GIVEN PROBLEM A
In the RCU library text, why does rte_rcu_qsbr_start() return a token to each caller? Answer in one to three sentences.
GIVEN PROBLEM B
Please reproduce the stretch of the RCU library text from "The rte_rcu_qsbr_thread_register() API" through "API call returns.", swapping in "main thread" wherever "control plane thread" appears.

SELECTION
****

DPDK supports a pipeline model of packet processing and service cores. In these use cases, a given data structure may not be used by all the workers in the application. The writer has to wait only for the workers that use the data structure to report their quiescent state. To provide the required flexibility, this library has a concept of a QS variable. If required, the application can create one QS variable per data structure to help it track the end of grace period for each data structure. This helps keep the length of grace period to a minimum.

10.4. How to use this library

The application must allocate memory and initialize a QS variable.

Applications can call rte_rcu_qsbr_get_memsize() to calculate the size of memory to allocate. This API takes a maximum number of reader threads, using this variable, as a parameter.

Further, the application can initialize a QS variable using the API rte_rcu_qsbr_init().

Each reader thread is assumed to have a unique thread ID. Currently, the management of the thread ID (for example allocation/free) is left to the application. The thread ID should be in the range of 0 to maximum number of threads provided while creating the QS variable. The application could also use lcore_id as the thread ID where applicable.

The rte_rcu_qsbr_thread_register() API will register a reader thread to report its quiescent state. This can be called from a reader thread. A control plane thread can also call this on behalf of a reader thread. The reader thread must call rte_rcu_qsbr_thread_online() API to start reporting its quiescent state.

Some of the use cases might require the reader threads to make blocking API calls (for example while using eventdev APIs). The writer thread should not wait for such reader threads to enter quiescent state. The reader thread must call rte_rcu_qsbr_thread_offline() API, before calling blocking APIs. It can call rte_rcu_qsbr_thread_online() API once the blocking API call returns.

The writer thread can trigger the reader threads to report their quiescent state by calling the API rte_rcu_qsbr_start(). It is possible for multiple writer threads to query the quiescent state status simultaneously. Hence, rte_rcu_qsbr_start() returns a token to each caller.

The writer thread must call rte_rcu_qsbr_check() API with the token to get the current quiescent state status. Option to block till all the reader threads enter the quiescent state is provided. If this API indicates that all the reader threads have entered the quiescent state, the application can free the deleted entry.

The APIs rte_rcu_qsbr_start() and rte_rcu_qsbr_check() are lock free. Hence, they can be called concurrently from multiple writers even while running as worker threads.

The separation of triggering the reporting from querying the status provides the writer threads flexibility to do useful work instead of blocking for the reader threads to enter the quiescent state or go offline. This reduces the memory accesses due to continuous polling for the status. But, since the resource is freed at a later time, the token and the reference to the deleted resource need to be stored for later queries.

The rte_rcu_qsbr_synchronize() API combines the functionality of rte_rcu_qsbr_start() and blocking rte_rcu_qsbr_check() into a single API. This API triggers the reader threads to report their quiescent state and polls till all the readers enter the quiescent state or go offline. This API does not allow the writer to do useful work while waiting and introduces additional memory accesses due to continuous polling. However, the application does not have to store the token or the reference to the deleted resource. The resource can be freed immediately after rte_rcu_qsbr_synchronize() API returns.

****

SUPPLIED INFORMATION
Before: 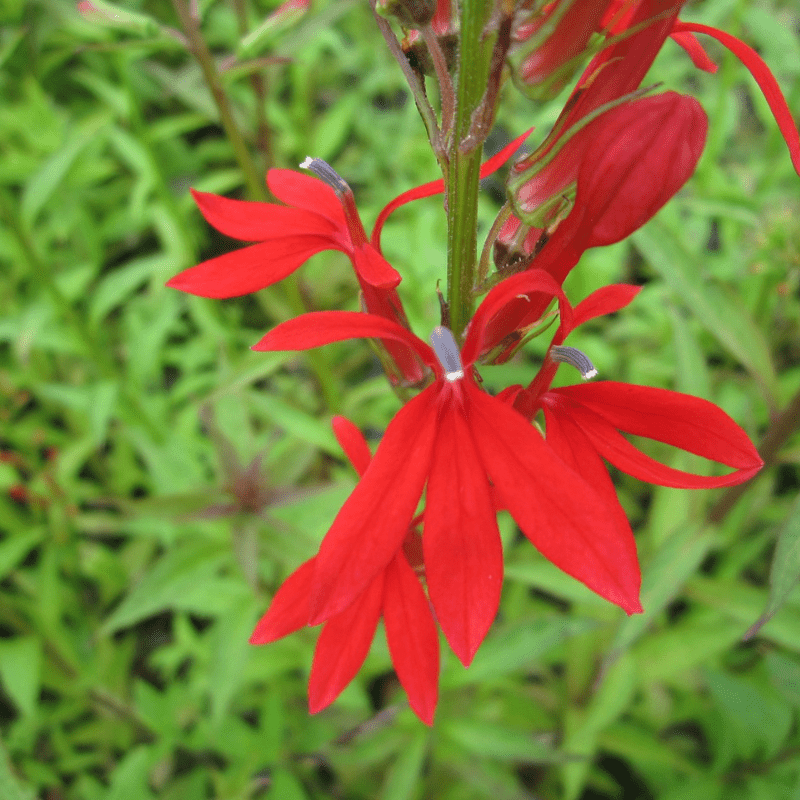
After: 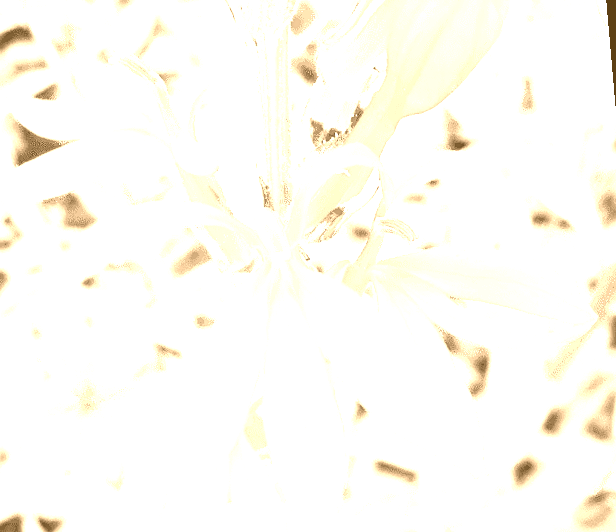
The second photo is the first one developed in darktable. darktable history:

****

EXPECTED ANSWER A
rte_rcu_qsbr_start() returns a token to each caller because several writer threads can query the quiescent state status at the same time.

EXPECTED ANSWER B
The rte_rcu_qsbr_thread_register() API will register a reader thread to report its quiescent state. This can be called from a reader thread. A main thread can also call this on behalf of a reader thread. The reader thread must call rte_rcu_qsbr_thread_online() API to start reporting its quiescent state.

Some of the use cases might require the reader threads to make blocking API calls (for example while using eventdev APIs). The writer thread should not wait for such reader threads to enter quiescent state. The reader thread must call rte_rcu_qsbr_thread_offline() API, before calling blocking APIs. It can call rte_rcu_qsbr_thread_online() API once the blocking API call returns.